In the records below, find the line with "input reset;" and the line with "else if (cnt_en && count == 4'd13)". Print both exactly, along with every line between them, and no other line.
START Exercise data
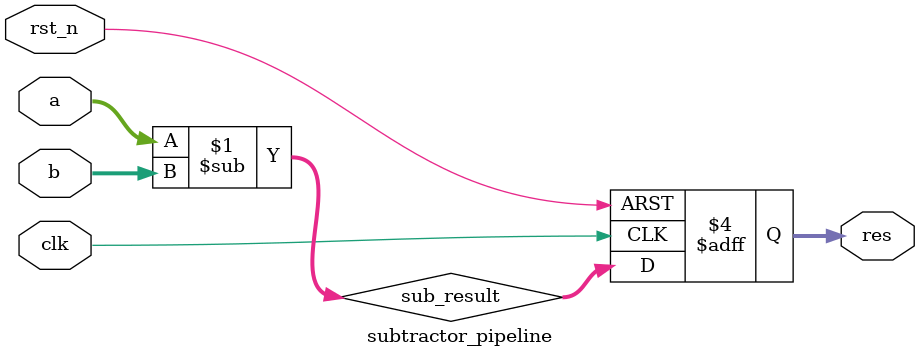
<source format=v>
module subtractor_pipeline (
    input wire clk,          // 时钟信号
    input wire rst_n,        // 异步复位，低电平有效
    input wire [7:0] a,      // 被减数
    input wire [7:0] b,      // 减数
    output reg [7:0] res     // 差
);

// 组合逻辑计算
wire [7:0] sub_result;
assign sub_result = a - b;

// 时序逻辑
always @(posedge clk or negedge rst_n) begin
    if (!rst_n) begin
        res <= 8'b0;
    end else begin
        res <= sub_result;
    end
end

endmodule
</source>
END Exercise data
START Exercise data
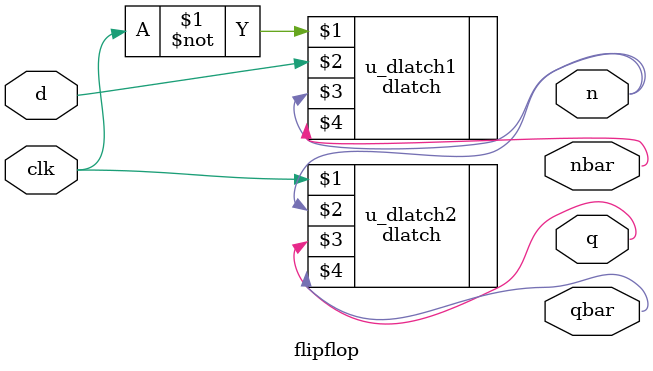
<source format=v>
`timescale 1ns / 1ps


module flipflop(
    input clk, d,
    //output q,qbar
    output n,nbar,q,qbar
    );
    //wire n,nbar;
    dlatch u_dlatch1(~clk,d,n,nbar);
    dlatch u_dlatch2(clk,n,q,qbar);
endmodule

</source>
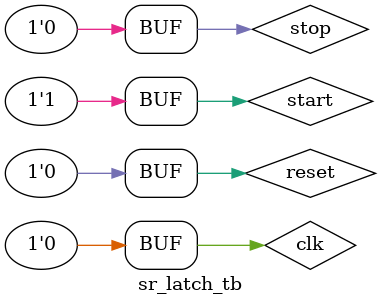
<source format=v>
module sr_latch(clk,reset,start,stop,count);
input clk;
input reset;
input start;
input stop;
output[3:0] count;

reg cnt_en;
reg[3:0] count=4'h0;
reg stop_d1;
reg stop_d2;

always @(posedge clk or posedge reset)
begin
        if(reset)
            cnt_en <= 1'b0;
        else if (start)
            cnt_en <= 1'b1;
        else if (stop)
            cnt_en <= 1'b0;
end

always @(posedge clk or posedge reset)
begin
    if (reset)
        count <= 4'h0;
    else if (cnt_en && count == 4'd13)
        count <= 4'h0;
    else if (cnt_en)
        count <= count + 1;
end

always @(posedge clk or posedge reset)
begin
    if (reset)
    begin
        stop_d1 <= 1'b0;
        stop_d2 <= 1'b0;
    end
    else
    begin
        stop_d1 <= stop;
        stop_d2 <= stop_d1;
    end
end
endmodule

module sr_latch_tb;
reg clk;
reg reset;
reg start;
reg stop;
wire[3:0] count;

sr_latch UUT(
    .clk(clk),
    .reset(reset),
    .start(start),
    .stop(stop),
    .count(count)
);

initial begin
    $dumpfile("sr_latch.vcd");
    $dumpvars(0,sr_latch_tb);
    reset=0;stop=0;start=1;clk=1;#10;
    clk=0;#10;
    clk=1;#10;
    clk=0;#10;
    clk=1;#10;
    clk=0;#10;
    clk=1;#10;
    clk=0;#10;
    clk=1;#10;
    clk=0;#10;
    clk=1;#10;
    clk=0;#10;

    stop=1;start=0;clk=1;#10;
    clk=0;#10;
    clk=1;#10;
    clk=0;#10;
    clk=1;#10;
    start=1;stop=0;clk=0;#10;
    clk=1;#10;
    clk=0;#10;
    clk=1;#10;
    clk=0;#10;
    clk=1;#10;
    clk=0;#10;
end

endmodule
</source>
END Exercise data
START Exercise data
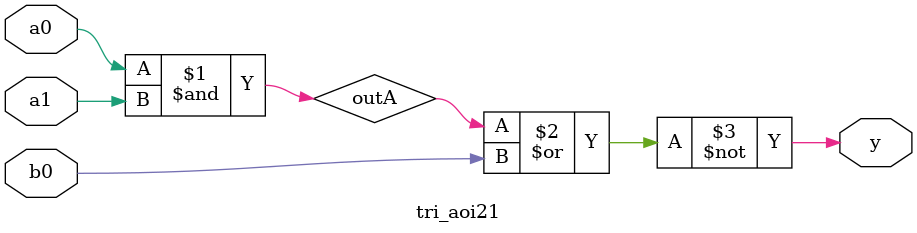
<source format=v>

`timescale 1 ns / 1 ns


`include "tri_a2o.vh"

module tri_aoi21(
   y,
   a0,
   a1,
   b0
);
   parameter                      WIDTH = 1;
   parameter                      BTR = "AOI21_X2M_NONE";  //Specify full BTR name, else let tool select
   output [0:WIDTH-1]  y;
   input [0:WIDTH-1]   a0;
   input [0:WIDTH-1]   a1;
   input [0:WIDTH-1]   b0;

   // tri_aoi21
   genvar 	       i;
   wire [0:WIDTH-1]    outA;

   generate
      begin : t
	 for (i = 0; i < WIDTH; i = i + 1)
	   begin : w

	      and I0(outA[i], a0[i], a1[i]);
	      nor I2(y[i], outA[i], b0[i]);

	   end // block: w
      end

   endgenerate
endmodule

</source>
END Exercise data
**Your solution**:
input reset;
input start;
input stop;
output[3:0] count;

reg cnt_en;
reg[3:0] count=4'h0;
reg stop_d1;
reg stop_d2;

always @(posedge clk or posedge reset)
begin
        if(reset)
            cnt_en <= 1'b0;
        else if (start)
            cnt_en <= 1'b1;
        else if (stop)
            cnt_en <= 1'b0;
end

always @(posedge clk or posedge reset)
begin
    if (reset)
        count <= 4'h0;
    else if (cnt_en && count == 4'd13)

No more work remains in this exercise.